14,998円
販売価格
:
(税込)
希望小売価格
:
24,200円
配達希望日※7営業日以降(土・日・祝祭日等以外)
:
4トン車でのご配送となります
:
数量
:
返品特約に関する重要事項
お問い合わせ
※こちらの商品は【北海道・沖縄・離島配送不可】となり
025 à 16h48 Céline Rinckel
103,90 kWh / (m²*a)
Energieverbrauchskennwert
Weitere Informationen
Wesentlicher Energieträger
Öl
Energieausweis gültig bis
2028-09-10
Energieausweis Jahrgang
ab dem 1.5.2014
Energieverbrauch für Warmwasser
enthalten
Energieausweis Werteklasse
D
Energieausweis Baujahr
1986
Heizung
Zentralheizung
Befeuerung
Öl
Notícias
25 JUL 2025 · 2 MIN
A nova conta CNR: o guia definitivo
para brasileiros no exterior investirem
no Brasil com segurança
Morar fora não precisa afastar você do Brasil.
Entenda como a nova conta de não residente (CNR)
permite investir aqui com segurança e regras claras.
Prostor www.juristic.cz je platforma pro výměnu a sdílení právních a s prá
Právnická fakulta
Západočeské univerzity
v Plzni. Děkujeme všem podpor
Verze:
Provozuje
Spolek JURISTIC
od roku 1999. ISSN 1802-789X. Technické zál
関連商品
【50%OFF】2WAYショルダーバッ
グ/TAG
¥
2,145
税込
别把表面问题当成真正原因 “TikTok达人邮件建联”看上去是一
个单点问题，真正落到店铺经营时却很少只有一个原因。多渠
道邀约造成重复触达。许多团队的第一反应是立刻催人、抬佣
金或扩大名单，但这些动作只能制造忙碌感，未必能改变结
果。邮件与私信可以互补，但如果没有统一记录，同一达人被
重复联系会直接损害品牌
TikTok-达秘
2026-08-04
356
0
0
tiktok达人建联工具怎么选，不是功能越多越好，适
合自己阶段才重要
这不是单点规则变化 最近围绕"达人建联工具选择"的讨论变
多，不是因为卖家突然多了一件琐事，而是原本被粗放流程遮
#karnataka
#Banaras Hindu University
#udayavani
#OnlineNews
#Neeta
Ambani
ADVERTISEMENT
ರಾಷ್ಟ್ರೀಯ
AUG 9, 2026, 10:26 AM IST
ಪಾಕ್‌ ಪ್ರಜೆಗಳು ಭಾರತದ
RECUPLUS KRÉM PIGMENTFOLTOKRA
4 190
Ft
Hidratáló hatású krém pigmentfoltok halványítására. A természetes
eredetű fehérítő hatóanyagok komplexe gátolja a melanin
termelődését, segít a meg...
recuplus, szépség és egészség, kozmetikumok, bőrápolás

+===+

[Exercise directions] Please render every line of the records above as a JSON list of strings, one string per line, leaving out blank lines.

[Expected answer]
[
  "14,998円",
  "販売価格",
  ":",
  "(税込)",
  "希望小売価格",
  ":",
  "24,200円",
  "配達希望日※7営業日以降(土・日・祝祭日等以外)",
  ":",
  "4トン車でのご配送となります",
  ":",
  "数量",
  ":",
  "返品特約に関する重要事項",
  "お問い合わせ",
  "※こちらの商品は【北海道・沖縄・離島配送不可】となり",
  "025 à 16h48 Céline Rinckel",
  "103,90 kWh / (m²*a)",
  "Energieverbrauchskennwert",
  "Weitere Informationen",
  "Wesentlicher Energieträger",
  "Öl",
  "Energieausweis gültig bis",
  "2028-09-10",
  "Energieausweis Jahrgang",
  "ab dem 1.5.2014",
  "Energieverbrauch für Warmwasser",
  "enthalten",
  "Energieausweis Werteklasse",
  "D",
  "Energieausweis Baujahr",
  "1986",
  "Heizung",
  "Zentralheizung",
  "Befeuerung",
  "Öl",
  "Notícias",
  "25 JUL 2025 · 2 MIN",
  "A nova conta CNR: o guia definitivo",
  "para brasileiros no exterior investirem",
  "no Brasil com segurança",
  "Morar fora não precisa afastar você do Brasil.",
  "Entenda como a nova conta de não residente (CNR)",
  "permite investir aqui com segurança e regras claras.",
  "Prostor www.juristic.cz je platforma pro výměnu a sdílení právních a s prá",
  "Právnická fakulta",
  "Západočeské univerzity",
  "v Plzni. Děkujeme všem podpor",
  "Verze:",
  "Provozuje",
  "Spolek JURISTIC",
  "od roku 1999. ISSN 1802-789X. Technické zál",
  "関連商品",
  "【50%OFF】2WAYショルダーバッ",
  "グ/TAG",
  "¥",
  "2,145",
  "税込",
  "别把表面问题当成真正原因 “TikTok达人邮件建联”看上去是一",
  "个单点问题，真正落到店铺经营时却很少只有一个原因。多渠",
  "道邀约造成重复触达。许多团队的第一反应是立刻催人、抬佣",
  "金或扩大名单，但这些动作只能制造忙碌感，未必能改变结",
  "果。邮件与私信可以互补，但如果没有统一记录，同一达人被",
  "重复联系会直接损害品牌",
  "TikTok-达秘",
  "2026-08-04",
  "356",
  "0",
  "0",
  "tiktok达人建联工具怎么选，不是功能越多越好，适",
  "合自己阶段才重要",
  "这不是单点规则变化 最近围绕\"达人建联工具选择\"的讨论变",
  "多，不是因为卖家突然多了一件琐事，而是原本被粗放流程遮",
  "#karnataka",
  "#Banaras Hindu University",
  "#udayavani",
  "#OnlineNews",
  "#Neeta",
  "Ambani",
  "ADVERTISEMENT",
  "ರಾಷ್ಟ್ರೀಯ",
  "AUG 9, 2026, 10:26 AM IST",
  "ಪಾಕ್‌ ಪ್ರಜೆಗಳು ಭಾರತದ",
  "RECUPLUS KRÉM PIGMENTFOLTOKRA",
  "4 190",
  "Ft",
  "Hidratáló hatású krém pigmentfoltok halványítására. A természetes",
  "eredetű fehérítő hatóanyagok komplexe gátolja a melanin",
  "termelődését, segít a meg...",
  "recuplus, szépség és egészség, kozmetikumok, bőrápolás"
]